The four apartment complexes West Virginia University operates as an option for students to live on campus after leaving the dorms appear on track for a noticeably empty year.
As of May 13, only one apartment of four has more than half of its available beds pre-leased for next year, documents show. College Park is 75 percent pre-leased, while the other three are still waiting more than half empty.
Landlords in the area say students not signing leases for WVU apartments is just one glimpse into an over-saturated housing market they don't think will get any better any time soon.
"It's kind of like high school soccer players," said Frank Scafella, executive director of Campus Neighborhoods Revitalization Corporation, better known as Sunnyside Up. "They kick the ball and everybody runs to it to get into that market. And then it's overdone, it's over-built and everybody suffers."
Three WVU apartments have all opened within three years and investors not associated with WVU are still running toward that soccer ball.
Developers from Georgia want to build an 866-bed complex called The Standard downtown at the corner of University Avenue and Walnut street, although development has been mired with controversy, WAJR reports.
"I think the other thing we're seeing in this market - and we're still trying to get a better handle on it - is because there are so many options in the market, we think many kids are postponing their decisions about where to live," said Narvel Weese, vice president of administration and finance at WVU.
Nathan Barkley has worked with student housing since 2003 at local apartment complexes on the outskirts of Morgantown. Now he works for WVU's real estate office as its interim assistant director.
Barkley says students start signing leases as early as September for the next school year, but most students sign leases by January - seven months before classes start.
In April, one of WVU's apartments, University Place, promoted a special deal on Twitter to lock in rates for three years if students signed leases by a certain time. Barkley said WVU typically discourages students, especially freshmen, from signing a lease before the end of the fall semester, but he won't turn any freshman away who tries to sign one for a WVU apartment.
"If they want to sign, we'll accept the lease from them," Barkley said. "We do let them know that it's a binding lease," regardless of whether or not students come back for a second year.
Dave Kelly, owner of Kelly Rental Management, said there is strong animosity among local landlords toward WVU because they feel WVU over-saturated the market. Kelly says the market needs more students. But with slight decreases in enrollment since 2012, he isn't hopeful.
There was a need for more student housing close to WVU's downtown campus, Scafella said, but that's not the case anymore. Too many new apartment complexes were built downtown and there's still roughly the same number of students.
Scafella spends his days thinking about how he can revitalize the infrastructure in Sunnyside, an area adjacent to WVU that is home to many students who live off campus and, until recent years, ground zero for house parties and couch burnings.
WVU hailed University Place as one answer to that when it was constructed.
The more than 900-bed apartment complex is only 36 percent pre-leased.
Scafella's organization, in a market analysis from April 2015, looked at ways it can balance the housing market in the Sunnyside area so there are more residences where the owners live in the home, rather than all-student rentals as was the case in decades past.

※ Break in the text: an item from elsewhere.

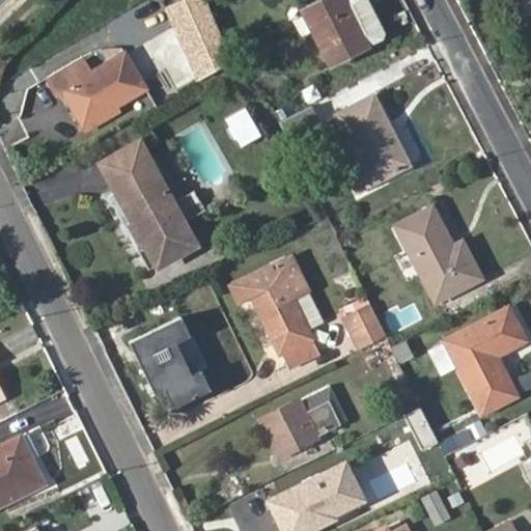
[(327,0),(301,14),(326,68),(363,49),(339,0),(327,0)]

Instead, there are two large apartment complexes on one side of the neighborhood: University Place and American Campus Communities' U-Club Sunnyside, which has 536 beds.
Save for Vandalia Apartments, WVU apartments were built thanks to public-private partnerships. WVU's board of governors approved a student housing master plan in 2012, which says that revenues generated from those partnerships should be for deferred maintenance in the school's aging dorms.

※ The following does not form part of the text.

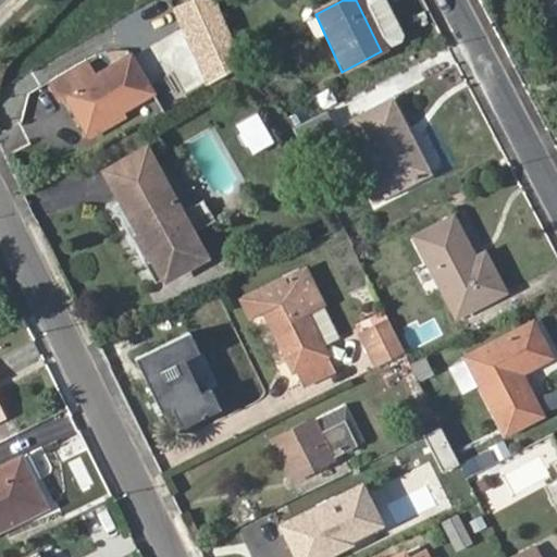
[(178,37),(197,69),(231,49),(212,19),(178,37)]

Weese said WVU is in the process of completing a new master plan for housing.
Scafella looks at the occupancy rates for WVU-owned apartments and sees what he already knows to be true: Students don't want big-box apartments. They want homes with porches to sit on with their friends; they want to live in an area that feels like a neighborhood.
Weese said there is some good news: "There's lots of options. That's one thing we wanted to happen with the Sunnyside development when we built University Place."
Some of the options don't come cheap. A two-bedroom "deluxe apartment" at University Place rents for $835 a month, a one-bedroom apartment at University Park goes for $1,250 a month and each person in a four-bedroom apartment at University park has to pay $781 a month.
"It's better than what was there, but here's the thing," Kelly said. "Yes, I think it looks better and it probably functions better and it's probably higher quality. But who cares [about all of that], if the kids can't afford it? It's like a car shop. If you go out and only offer Cadillacs, what are the people who can only afford cheap cars going to do?"